Passage:

The story is told decades after the fact to Evelina Harp, another of the narrators, by Mooshum Milk, her grandfather. Mooshum is a full-blooded Ojibwa. As it happens, he was one of the four Indians hanged. The men who lynched them, however, didn't allow him to die.

Evelina is gobsmacked. Her mother, Moosum's daughter, and her father, the son of a local (failed) banker, have heard the story before, indeed they tried to dissuade its recital on this occasion. Evelina explains:

The story Mooshum told us had its repercussions—the first being that I could not look at anyone in quite the same way anymore. I became obsessed with lineage. As I came to the end of my small leopard-print diary…I wrote down as much of Mooshum's story as I could remember, and then the relatives of everyone I knew—parents, grandparents, way on back in time. I traced the blood history of the murders through my classmates and friends until I could draw out elaborate spider webs of lines and intersecting circles. I drew in pencil. There were a few people, one of them being Corwin Peace, whose chart was so complicated that I erased parts of it until I wore right through the paper. Still, I could not erase the questions underneath, and Mooshum was no help. He bore interrogation with a vexed wince and silence. I persisted, kept on asking for details, but answered in evasions, to get rid of me. He never spoke with the direct fluidity of that first telling. His medicine bottle, confiscated by our mother, had held whisky. No one knew from what source. She'd never get him to stop. I still loved Mooshum, of course, but with this tale something in my regard of him was disturbed, as if I'd stepped into a clear stream and silt had billowed up around my feet.

As the book progresses, Judge Coutts recounts the mid-winter expedition that sited Pluto, a brutal trek made by his grandfather and four local brothers, the Buckendorfs, led by two Ojibwas, Henri and Lafayette Peace. In time, the younger brother of Henri and Lafayette, Cuthbert Peace would be lynched by Emil Buckendorf (and others). And Sister Mary Anita Buckendorf, Evelina's elementary school teacher and grandaughter of Emil, will acknowledge that Mooshum was hanged, but not to kill him. "Yes, my dear," Mary Anita says. "Wildstrand cut him down at the last moment, yes…{T}hey never meant to hang him all the way. They wanted to terrify him, to intimidate him. A false hanging will do that."

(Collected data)
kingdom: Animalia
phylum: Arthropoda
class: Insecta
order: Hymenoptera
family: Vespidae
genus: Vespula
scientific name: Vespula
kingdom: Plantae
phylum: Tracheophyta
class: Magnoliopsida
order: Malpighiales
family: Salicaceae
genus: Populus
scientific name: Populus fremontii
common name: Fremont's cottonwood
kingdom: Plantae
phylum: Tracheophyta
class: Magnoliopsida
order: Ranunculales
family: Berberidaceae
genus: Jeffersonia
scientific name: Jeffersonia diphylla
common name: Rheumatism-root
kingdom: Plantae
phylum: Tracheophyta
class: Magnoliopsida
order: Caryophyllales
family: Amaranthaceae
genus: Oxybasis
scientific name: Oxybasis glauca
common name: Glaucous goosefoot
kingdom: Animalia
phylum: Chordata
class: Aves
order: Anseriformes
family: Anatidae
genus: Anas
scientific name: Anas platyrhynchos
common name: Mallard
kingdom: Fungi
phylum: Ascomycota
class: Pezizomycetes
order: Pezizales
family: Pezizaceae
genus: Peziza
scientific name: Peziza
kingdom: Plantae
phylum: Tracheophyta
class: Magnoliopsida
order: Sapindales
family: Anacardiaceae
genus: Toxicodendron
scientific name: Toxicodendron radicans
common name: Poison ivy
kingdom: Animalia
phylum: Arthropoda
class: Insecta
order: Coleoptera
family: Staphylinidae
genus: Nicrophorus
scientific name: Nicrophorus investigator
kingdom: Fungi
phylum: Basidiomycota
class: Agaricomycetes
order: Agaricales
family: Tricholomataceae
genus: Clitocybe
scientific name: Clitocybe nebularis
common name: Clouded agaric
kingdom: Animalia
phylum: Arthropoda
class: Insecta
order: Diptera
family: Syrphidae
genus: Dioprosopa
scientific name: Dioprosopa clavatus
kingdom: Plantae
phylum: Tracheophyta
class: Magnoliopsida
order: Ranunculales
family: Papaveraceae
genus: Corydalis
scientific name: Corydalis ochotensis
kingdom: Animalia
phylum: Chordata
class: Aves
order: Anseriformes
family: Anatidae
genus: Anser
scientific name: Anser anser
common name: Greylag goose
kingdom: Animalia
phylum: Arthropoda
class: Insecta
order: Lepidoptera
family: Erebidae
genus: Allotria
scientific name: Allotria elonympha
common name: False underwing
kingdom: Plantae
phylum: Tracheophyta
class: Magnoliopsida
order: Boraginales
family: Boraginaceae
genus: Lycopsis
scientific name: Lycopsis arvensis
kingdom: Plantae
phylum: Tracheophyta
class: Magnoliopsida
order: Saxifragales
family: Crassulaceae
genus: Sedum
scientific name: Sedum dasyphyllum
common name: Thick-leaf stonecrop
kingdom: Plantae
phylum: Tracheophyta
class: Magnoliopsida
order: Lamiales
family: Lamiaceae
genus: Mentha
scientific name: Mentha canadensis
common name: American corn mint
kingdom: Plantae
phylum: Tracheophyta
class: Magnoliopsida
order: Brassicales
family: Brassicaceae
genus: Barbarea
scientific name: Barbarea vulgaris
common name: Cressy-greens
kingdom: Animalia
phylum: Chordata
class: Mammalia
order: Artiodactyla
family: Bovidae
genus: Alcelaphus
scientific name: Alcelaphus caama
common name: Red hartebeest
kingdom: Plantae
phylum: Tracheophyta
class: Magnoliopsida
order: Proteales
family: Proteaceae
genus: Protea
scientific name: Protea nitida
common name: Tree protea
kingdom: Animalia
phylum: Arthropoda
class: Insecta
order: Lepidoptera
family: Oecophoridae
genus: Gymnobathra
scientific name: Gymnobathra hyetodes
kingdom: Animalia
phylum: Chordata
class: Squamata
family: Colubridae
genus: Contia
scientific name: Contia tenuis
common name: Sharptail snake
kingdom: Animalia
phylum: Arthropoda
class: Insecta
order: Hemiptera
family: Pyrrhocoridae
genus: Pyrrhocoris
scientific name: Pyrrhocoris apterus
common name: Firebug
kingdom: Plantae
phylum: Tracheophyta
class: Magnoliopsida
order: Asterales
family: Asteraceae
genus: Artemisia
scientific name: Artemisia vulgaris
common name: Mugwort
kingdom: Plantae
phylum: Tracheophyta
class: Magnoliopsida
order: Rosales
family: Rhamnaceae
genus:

Actions to take:
**a)** According to the excerpt about Mooshum's hanging, what had Mooshum's medicine bottle held?
**b)** Resume the excerpt about Mooshum's hanging, picking up right after its final sentence.
This material has no connection to the excerpt about Mooshum's hanging.

Responses per task:
**a)** Whisky.

**b)**
Ultimately, the mystery is solved. It's an elaborate, multigenerational spider web. As the Judge pointed out: "Nothing that happens, nothing, is not connected here by blood."

Did I like it? Of course. Both thumbs up.

257Oberon
Sep 14, 2015, 12:33 pm

>254 weird_O: My kids are big fans of the Riordan books. Has she tried the Kane Chronicles - Riordan's Egyptian themed series?

258weird_O
Sep 14, 2015, 12:38 pm

I actually don't know. Have to ask.

259msf59
Edited: Sep 14, 2015, 5:18 pm

Excellent review of The Plague of Doves, Bill. (You should post your review, so I can Thumb IT!) I hope this is just the beginning for you and Ms. Erdrich.

It looks like you have been doing some mighty fine reading. Looking forward to your thoughts on The Handmaid's Tale and the Updike.

BTW: I LOVED Beautiful Ruins. Nice catch!

260Tara1Reads
Sep 14, 2015, 7:33 pm

I love your thread! I am also doing the same 50 Book Challenge. I am a little over halfway I think. I am not sure I will finish it in 2015 though as I still have a few daunting things ahead such as 'a trilogy' and a 'book more than 500 pages.'

John Steinbeck is one of my favorites. I am dying to try Roddy Doyle.

261bell7
Sep 15, 2015, 1:48 pm

>256 weird_O: I've only read The Round House (loved it) and Shadow Tag (not so much), but A Plague of Doves is high on my list of potential book by Erdrich to try next. Glad to know it's a good one!

I was terrible about using bookmarks as a kid and was more likely to remember the page number too. I'm not great about remembering now, though, probably a mix of age and having to put down the book more frequently.

262jnwelch
Sep 16, 2015, 4:43 am

Great review of Plague of Doves. I thought her Round House was excellent.